Descripción del proyecto
Cochlear synaptopathy (CS) is a recently discovered type of sensorineural hearing loss (SNHL) that compromises the integrity of the auditory-nerve population after ageing, noise-exposure or ototoxicity. This SNHL type occurs before the gold-standard clinical audiogram detects hearing problems and has functional consequences for neural sound encoding and communication in noisy environments. Despite its presumed high prevalence, CS is neither diagnosed nor treated in clinical practice. There is a WHO-identified need for early-diagnosis and treatment of SNHL to reduce the societal and economic burden of hearing loss, and CS-diagnosis falls within this category. In our ERC StG and PoC projects, we developed a robust, encephalogram-based diagnostic test to quantify CS in humans. Based on this test, we individualize hearing-impaired auditory models to design hearing-aid signal processing that compensates for CS. Our model-based, augmented-hearing algorithms can offer an accessible treatment to those suffering from CS and are based on a clever and versatile neural-network architecture that enables real-time sound processing.

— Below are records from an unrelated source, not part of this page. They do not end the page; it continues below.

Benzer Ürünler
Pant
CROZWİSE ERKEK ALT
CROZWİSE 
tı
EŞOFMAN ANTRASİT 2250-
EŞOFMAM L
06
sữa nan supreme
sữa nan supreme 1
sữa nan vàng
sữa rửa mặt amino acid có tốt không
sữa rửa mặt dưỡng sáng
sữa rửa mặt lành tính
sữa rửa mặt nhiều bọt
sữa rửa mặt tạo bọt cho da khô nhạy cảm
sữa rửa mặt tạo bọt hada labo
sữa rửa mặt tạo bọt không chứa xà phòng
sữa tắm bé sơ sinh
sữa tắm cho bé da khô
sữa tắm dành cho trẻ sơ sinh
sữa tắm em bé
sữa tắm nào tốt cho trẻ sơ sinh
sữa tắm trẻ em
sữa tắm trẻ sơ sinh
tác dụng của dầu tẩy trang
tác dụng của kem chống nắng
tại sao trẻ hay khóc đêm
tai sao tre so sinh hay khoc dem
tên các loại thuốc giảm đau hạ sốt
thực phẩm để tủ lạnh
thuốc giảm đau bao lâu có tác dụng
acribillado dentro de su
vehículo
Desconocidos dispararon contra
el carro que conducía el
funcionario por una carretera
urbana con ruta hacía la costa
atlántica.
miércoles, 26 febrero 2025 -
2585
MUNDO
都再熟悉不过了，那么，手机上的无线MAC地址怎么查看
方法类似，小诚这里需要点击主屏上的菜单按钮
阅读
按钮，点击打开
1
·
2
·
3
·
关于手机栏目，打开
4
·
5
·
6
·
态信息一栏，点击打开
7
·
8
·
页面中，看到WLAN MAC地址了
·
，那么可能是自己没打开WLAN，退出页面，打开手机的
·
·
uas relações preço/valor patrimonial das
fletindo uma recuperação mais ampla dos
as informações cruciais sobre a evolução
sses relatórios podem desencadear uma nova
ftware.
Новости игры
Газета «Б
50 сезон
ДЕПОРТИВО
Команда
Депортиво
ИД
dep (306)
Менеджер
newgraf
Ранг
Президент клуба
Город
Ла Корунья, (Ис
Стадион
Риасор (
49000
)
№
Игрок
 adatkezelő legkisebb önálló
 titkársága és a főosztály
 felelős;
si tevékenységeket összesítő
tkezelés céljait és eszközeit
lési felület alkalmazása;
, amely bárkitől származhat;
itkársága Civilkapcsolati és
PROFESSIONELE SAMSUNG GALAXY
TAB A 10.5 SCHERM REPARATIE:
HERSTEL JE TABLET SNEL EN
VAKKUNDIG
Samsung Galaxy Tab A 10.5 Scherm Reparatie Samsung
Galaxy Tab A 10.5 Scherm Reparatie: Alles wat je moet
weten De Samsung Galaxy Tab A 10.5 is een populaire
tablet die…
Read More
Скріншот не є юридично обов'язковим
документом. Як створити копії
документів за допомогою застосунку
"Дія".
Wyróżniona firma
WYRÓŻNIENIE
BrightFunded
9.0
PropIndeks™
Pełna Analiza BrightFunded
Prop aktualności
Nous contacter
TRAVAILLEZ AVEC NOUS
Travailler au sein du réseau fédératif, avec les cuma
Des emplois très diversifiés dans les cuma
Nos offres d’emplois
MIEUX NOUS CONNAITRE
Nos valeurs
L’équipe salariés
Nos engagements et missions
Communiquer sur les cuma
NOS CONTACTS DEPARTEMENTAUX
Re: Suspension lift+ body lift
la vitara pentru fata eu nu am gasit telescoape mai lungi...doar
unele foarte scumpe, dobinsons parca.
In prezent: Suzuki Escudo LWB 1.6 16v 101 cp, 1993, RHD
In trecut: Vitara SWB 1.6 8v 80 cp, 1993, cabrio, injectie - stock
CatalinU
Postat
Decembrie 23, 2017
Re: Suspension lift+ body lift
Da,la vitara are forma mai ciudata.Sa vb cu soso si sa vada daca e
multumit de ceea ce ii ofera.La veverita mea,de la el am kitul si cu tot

In this project, we plan to implement our diagnostic CS-test (TRL4) in a portable medical device and perform clinical trials with early-adopters and first-point-of-contact centers to demonstrate its patient benefit and application range in a real-world clinical context (TRL5-6). Secondly, we aim to develop hardware demonstrators that embed our augmented-hearing sound processors. These real-time FPGA processors (TRL5) will be tailored for market-entry in the hearable, hearing-aid and cochlear-implant sectors. Along with consolidating our IP portfolio and setting out a business strategy, this challenge on Medical Technology and Devices will enable us to transition our proof-of-concept research discoveries to market with this project: EarDiTech: Precision Hearing Diagnostics and Augmented-hearing Technologies.